Según el fragmento sobre Victoria Morán, ¿de quiénes son los temas que priman en las dos carpetas que ella siempre tiene en barbecho?

FRAGMENTO DEL TEXTO:
※ ※ ※
A Victoria Morán no le gusta repetirse y siempre tiene como en barbecho dos carpetas con temas donde priman los de Agustín Magaldi e Ignacio Corsini.
–Yo misma me canso de mis tangos y entonces me los censuro. Hasta que un día las descubro de nuevo. No podría ser actriz porque no podría repetir el libreto. Yo canté “Tu pálida voz” mucho tiempo, hasta que un día lo canté y sentí que lo estaba cantando por primera vez. Me cayó la ficha y me emocioné al punto de que se sintió entre el público porque se me quebró la voz... Ese día entendí. Con otros temas me pasa que no me cayó la ficha todavía o bien pasa que la emoción no puede renovarse tanto tiempo. Es algo que sólo puede suceder durante un segundo, un minuto, un tiempo brevísimo.
–¿A qué llama que caiga la ficha?
–A que calce con la emoción que se está transmitiendo. Porque a veces uno transmite una emoción que es evocada. A mí no me pasó que se muera mi mamá pero anoche, cuando escuchaba “Bonjour mamá”, me emocioné hasta las lágrimas. Entonces lo que uno hace es evocar qué pasaría si sucediera. El día –Dios no lo quiera– que llegue a pasar, ese tema va a ser un puñal. A los 18 años cantaba “En carne propia” o “Nada más”, tangos de mucho rencor. Y yo me sentía, por una situación que estaba atravesando, que era la protagonista. “Por treinta dineros vendiste al amor”, cantaba, y me imaginaba al desgraciado sentado delante. Es que si uno canta algo que no ha vivido tiene que evocar una sensación que es un resabio. Porque las heridas con el tiempo se curan. Entonces hay que buscar un repertorio que se vaya adecuando a la persona que uno es. Alguien dijo que lo ideal es que cuando te vean en un escenario sientan que estás cantando por los poetas, hasta que se lleguen a olvidar de tu propio nombre.
※ ※ ※
REGISTROS PROPORCIONADOS:
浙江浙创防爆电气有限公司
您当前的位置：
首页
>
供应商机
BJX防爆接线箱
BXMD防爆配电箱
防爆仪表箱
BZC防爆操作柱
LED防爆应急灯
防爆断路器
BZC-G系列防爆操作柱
※ ※ ※
RESPUESTA A LA TAREA:
Priman los temas de Agustín Magaldi e Ignacio Corsini.